DATASET EXCERPTS: Begin

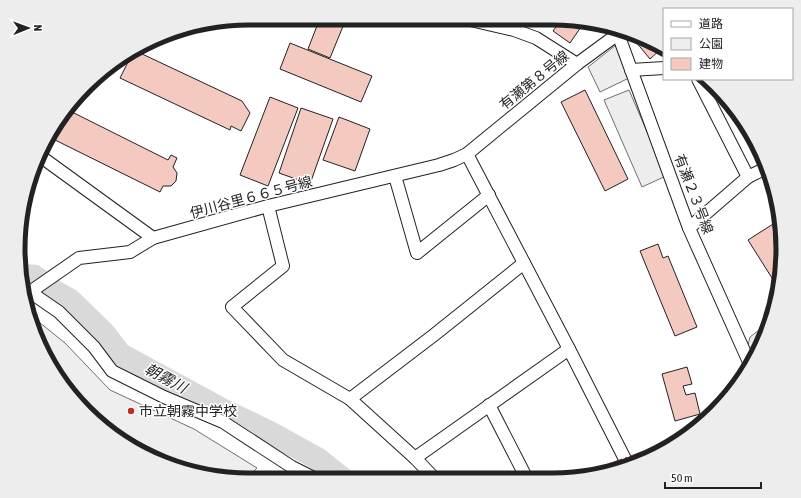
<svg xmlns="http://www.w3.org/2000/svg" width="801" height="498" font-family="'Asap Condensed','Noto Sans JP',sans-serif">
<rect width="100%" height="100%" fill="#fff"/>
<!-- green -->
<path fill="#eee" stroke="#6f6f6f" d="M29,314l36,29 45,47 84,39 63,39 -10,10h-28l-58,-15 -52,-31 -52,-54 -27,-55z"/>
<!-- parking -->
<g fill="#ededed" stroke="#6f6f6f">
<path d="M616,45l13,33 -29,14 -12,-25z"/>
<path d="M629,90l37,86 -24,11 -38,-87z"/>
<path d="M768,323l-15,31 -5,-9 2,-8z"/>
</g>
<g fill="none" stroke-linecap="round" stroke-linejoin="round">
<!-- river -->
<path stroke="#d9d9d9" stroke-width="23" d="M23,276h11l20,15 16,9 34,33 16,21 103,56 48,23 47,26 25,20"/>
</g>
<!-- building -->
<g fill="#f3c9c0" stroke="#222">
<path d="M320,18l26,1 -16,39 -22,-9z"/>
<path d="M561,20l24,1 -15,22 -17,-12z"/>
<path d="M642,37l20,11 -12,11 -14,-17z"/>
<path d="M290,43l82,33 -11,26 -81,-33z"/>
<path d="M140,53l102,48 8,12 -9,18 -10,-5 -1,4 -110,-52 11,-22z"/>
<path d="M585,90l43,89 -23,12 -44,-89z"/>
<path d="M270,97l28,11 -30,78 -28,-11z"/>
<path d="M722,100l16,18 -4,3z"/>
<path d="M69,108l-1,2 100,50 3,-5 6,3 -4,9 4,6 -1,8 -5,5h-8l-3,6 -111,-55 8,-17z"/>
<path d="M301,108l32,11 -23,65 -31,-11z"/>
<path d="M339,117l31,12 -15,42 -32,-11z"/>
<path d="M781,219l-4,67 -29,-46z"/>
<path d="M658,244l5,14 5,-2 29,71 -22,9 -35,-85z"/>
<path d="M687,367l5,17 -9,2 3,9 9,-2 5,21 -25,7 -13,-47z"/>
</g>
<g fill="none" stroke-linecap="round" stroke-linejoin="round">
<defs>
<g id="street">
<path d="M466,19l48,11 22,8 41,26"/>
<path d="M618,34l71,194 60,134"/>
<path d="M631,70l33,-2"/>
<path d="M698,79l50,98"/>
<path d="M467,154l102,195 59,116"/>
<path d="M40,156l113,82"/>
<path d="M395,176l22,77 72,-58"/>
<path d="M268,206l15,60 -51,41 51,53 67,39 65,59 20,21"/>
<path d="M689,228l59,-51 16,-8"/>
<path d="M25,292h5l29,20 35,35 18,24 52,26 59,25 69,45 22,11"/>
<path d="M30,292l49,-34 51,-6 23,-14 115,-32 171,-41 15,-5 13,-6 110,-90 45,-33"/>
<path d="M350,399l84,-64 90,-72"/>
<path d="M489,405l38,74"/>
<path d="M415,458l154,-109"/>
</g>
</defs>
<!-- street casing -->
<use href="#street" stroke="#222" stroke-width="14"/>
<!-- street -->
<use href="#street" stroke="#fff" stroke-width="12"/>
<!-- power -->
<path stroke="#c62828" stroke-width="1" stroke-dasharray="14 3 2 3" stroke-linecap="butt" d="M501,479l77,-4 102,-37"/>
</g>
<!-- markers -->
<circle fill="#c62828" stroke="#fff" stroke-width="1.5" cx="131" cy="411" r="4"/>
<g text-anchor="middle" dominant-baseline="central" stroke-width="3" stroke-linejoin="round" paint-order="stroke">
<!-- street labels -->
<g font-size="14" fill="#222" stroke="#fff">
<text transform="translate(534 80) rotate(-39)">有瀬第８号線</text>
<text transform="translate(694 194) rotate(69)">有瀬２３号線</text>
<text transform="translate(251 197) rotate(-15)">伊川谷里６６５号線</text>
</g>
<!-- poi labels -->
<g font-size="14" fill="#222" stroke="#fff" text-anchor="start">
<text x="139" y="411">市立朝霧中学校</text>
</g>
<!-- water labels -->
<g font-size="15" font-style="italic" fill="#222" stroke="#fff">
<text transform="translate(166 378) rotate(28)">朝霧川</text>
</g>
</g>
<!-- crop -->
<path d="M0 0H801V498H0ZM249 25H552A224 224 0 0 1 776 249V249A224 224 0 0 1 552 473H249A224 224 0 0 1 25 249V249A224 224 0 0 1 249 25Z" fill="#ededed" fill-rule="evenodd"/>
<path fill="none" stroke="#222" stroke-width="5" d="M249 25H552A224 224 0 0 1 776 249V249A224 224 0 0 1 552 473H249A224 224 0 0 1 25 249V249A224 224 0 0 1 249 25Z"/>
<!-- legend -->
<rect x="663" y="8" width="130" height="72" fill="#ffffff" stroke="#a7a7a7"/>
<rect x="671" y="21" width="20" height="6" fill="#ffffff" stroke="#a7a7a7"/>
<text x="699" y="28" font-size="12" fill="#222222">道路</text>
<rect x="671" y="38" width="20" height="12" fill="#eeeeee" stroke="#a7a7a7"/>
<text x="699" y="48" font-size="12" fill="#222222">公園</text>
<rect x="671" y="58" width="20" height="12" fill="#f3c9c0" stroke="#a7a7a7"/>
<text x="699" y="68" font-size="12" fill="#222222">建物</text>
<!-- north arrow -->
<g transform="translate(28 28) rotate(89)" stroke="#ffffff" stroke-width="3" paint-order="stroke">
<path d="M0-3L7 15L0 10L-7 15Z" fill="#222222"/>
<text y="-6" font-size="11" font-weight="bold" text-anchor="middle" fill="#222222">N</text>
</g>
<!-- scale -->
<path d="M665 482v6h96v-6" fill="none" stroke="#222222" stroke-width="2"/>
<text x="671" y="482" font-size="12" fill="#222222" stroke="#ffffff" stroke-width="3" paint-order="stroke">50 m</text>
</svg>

DATASET EXCERPTS: End
DATASET EXCERPTS: Begin

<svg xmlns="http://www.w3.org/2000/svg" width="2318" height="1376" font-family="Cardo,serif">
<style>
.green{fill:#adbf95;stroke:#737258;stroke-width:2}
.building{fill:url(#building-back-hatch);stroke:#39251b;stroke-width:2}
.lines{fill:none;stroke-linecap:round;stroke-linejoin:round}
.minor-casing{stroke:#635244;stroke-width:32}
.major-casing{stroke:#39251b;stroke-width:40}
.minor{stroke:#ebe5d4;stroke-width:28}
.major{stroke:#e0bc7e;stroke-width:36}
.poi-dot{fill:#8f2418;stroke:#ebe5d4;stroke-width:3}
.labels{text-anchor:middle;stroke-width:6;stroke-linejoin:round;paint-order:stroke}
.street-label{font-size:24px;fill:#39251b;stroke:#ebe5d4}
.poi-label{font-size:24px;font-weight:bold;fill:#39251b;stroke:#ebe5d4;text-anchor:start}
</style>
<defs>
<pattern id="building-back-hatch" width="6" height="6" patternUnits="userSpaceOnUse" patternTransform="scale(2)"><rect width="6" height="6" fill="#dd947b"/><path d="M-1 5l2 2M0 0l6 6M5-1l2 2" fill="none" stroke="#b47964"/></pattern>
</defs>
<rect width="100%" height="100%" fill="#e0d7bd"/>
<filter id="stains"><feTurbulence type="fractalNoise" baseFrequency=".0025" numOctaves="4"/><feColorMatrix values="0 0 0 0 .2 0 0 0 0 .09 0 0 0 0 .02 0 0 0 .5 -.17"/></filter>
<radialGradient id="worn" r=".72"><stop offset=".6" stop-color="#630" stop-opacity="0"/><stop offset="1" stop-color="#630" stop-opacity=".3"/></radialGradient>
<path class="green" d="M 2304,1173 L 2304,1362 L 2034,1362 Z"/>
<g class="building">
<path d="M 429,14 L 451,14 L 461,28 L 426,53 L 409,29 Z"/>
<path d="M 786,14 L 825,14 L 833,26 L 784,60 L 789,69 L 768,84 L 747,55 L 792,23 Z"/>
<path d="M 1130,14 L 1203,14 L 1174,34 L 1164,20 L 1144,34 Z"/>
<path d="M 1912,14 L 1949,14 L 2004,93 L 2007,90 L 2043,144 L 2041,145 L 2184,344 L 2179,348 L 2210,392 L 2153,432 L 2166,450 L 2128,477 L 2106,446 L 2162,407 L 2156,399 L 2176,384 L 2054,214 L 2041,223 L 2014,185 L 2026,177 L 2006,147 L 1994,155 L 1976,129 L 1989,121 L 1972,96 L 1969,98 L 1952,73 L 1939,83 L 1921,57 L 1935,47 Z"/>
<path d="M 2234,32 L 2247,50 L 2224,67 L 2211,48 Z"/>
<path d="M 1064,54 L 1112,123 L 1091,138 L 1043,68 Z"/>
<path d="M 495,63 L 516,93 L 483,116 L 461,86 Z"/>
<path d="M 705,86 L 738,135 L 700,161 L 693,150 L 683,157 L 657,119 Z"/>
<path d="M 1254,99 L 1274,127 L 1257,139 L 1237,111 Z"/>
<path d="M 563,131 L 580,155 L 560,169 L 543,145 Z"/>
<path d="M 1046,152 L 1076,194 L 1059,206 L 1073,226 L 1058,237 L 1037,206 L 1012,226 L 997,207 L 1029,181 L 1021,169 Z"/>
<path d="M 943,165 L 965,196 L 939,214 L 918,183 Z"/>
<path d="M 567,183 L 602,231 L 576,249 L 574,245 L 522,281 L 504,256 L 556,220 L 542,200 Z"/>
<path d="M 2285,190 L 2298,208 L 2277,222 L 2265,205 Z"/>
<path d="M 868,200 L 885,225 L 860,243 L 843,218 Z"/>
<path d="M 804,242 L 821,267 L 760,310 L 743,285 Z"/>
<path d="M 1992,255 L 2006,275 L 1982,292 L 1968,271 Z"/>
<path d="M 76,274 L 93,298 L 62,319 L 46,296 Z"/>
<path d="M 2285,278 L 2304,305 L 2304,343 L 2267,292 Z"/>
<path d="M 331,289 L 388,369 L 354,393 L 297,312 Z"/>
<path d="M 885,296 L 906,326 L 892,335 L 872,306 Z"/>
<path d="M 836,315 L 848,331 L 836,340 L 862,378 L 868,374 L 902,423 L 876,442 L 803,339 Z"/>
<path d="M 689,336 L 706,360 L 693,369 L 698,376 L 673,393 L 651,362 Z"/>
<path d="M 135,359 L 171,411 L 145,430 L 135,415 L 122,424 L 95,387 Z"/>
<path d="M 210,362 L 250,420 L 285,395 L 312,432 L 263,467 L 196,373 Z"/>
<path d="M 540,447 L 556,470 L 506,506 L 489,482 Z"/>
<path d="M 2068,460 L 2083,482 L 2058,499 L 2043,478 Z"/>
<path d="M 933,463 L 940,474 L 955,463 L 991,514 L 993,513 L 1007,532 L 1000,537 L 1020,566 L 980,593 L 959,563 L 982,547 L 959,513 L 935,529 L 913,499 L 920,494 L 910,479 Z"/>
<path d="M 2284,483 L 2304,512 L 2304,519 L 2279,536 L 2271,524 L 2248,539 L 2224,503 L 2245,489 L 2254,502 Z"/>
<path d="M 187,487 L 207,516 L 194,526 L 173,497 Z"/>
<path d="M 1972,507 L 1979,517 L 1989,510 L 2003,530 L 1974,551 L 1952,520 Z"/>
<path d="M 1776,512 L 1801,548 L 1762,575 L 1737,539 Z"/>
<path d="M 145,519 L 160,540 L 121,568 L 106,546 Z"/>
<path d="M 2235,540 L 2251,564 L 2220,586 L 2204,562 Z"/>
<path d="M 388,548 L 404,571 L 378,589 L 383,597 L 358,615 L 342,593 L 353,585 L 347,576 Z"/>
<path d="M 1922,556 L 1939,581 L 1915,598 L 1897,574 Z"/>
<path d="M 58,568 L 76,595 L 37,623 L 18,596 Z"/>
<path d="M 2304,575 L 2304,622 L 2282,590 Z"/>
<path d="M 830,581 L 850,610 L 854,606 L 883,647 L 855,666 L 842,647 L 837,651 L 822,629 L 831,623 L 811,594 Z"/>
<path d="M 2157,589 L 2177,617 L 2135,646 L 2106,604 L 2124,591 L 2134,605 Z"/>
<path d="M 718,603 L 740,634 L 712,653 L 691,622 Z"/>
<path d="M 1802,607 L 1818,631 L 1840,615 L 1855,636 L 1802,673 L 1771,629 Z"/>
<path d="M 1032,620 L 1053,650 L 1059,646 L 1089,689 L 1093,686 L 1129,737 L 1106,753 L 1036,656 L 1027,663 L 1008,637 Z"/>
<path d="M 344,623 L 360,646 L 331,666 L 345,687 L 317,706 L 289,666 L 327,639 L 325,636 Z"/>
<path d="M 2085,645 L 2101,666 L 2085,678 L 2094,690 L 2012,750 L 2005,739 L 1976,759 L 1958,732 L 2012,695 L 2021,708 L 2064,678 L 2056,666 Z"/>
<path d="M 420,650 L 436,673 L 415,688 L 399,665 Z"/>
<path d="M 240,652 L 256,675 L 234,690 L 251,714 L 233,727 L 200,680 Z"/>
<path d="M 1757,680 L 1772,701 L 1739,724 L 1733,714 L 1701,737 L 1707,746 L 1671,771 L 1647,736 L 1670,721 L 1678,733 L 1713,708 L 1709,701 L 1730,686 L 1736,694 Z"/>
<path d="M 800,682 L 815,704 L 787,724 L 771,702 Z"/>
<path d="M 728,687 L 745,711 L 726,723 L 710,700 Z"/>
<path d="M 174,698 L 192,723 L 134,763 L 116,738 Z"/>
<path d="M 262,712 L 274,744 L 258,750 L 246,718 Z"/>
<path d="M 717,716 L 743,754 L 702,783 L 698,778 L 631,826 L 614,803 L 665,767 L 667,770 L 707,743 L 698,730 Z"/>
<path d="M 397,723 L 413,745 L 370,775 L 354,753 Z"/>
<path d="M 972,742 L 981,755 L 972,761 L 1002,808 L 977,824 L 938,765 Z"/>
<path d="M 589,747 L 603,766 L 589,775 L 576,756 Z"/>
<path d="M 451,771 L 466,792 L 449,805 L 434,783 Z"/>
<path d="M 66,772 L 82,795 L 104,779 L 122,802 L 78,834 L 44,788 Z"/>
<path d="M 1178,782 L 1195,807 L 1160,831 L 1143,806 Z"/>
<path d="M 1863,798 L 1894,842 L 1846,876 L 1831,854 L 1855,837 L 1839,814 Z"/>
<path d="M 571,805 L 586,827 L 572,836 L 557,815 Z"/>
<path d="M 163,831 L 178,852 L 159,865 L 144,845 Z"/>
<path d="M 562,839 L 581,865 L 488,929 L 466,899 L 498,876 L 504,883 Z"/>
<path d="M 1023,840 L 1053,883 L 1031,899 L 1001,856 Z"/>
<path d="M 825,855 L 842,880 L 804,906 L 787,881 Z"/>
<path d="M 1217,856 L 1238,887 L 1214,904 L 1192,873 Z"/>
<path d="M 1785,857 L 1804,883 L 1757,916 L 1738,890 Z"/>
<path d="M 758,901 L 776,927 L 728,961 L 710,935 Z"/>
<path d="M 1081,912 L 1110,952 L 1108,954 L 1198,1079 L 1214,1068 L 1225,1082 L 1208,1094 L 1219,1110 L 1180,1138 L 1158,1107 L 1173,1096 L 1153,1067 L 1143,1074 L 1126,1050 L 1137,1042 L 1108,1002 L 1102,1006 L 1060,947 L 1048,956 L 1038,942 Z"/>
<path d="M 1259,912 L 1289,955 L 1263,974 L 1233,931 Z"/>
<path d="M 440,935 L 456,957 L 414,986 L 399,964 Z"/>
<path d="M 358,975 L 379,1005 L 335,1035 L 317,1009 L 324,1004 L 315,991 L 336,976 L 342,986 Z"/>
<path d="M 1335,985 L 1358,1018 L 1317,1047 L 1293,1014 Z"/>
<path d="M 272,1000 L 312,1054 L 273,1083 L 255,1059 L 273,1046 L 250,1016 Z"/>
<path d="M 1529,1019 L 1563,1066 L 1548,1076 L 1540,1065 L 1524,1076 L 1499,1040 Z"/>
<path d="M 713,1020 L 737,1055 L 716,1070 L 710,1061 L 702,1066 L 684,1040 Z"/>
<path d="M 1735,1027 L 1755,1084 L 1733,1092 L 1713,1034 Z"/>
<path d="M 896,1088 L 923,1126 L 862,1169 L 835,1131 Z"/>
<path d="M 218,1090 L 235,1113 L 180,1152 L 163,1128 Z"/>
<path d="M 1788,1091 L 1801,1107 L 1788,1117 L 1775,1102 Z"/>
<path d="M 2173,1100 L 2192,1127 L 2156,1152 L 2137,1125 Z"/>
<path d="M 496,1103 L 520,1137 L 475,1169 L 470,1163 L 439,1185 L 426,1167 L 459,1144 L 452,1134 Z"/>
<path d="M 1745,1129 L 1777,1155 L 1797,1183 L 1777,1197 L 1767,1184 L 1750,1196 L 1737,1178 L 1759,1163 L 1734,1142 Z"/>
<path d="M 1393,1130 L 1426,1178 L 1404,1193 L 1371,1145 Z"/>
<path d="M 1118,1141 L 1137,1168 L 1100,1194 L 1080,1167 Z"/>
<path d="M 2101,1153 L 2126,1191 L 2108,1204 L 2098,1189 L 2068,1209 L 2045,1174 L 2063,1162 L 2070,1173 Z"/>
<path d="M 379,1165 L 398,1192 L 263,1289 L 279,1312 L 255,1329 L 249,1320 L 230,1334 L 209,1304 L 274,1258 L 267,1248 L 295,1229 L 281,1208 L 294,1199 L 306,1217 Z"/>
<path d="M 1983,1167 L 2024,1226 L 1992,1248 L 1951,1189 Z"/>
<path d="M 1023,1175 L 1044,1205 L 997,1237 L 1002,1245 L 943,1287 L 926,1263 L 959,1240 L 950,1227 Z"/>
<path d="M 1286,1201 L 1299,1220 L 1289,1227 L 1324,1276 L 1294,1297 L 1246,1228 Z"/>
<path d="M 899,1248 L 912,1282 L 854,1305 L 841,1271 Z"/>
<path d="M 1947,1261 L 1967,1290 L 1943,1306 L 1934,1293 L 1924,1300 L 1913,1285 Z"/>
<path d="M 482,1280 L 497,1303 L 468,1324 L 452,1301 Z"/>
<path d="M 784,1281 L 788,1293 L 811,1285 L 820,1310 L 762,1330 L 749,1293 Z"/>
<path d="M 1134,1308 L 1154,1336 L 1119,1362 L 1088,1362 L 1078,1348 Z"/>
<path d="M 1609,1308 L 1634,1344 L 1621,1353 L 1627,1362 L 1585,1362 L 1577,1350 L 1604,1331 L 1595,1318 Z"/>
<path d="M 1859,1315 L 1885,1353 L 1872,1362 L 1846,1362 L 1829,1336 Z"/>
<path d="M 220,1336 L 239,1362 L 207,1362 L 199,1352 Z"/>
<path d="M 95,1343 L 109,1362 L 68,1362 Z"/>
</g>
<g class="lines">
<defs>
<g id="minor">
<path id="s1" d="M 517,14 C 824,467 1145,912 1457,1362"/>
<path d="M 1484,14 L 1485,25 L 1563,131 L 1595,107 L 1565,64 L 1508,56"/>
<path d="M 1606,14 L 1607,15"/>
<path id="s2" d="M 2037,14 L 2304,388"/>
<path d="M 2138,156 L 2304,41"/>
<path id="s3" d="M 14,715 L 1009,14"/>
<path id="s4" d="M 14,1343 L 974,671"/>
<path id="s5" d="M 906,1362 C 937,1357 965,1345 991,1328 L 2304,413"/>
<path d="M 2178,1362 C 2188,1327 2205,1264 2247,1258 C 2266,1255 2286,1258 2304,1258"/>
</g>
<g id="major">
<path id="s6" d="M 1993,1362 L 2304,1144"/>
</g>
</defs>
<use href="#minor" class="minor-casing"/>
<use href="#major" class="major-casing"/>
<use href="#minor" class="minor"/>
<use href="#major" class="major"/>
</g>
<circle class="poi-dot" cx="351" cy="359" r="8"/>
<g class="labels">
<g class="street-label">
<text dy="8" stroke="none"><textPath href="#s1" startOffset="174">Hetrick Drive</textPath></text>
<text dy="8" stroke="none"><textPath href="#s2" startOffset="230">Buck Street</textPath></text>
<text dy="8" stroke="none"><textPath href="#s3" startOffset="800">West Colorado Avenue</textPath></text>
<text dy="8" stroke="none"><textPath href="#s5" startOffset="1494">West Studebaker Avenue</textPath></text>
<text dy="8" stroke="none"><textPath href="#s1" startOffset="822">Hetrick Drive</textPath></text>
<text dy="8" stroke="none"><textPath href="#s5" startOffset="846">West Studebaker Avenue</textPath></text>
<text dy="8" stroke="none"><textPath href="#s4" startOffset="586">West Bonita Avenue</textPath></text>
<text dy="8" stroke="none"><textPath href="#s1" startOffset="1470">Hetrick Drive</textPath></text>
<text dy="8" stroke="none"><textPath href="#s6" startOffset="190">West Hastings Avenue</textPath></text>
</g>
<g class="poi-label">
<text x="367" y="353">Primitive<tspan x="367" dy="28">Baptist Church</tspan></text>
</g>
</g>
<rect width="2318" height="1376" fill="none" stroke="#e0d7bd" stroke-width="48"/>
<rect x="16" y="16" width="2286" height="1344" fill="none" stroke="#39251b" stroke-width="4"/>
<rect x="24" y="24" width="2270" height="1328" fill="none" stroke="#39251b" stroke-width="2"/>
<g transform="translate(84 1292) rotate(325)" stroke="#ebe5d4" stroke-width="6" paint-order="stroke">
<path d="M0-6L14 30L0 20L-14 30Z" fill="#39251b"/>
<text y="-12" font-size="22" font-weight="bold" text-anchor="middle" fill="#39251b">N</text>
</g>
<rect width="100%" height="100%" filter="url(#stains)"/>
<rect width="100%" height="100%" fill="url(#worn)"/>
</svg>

DATASET EXCERPTS: End

[EXERCISE REQUIREMENTS]
Return only the number of lines above that include "middle".

[TASK RESPONSE]
4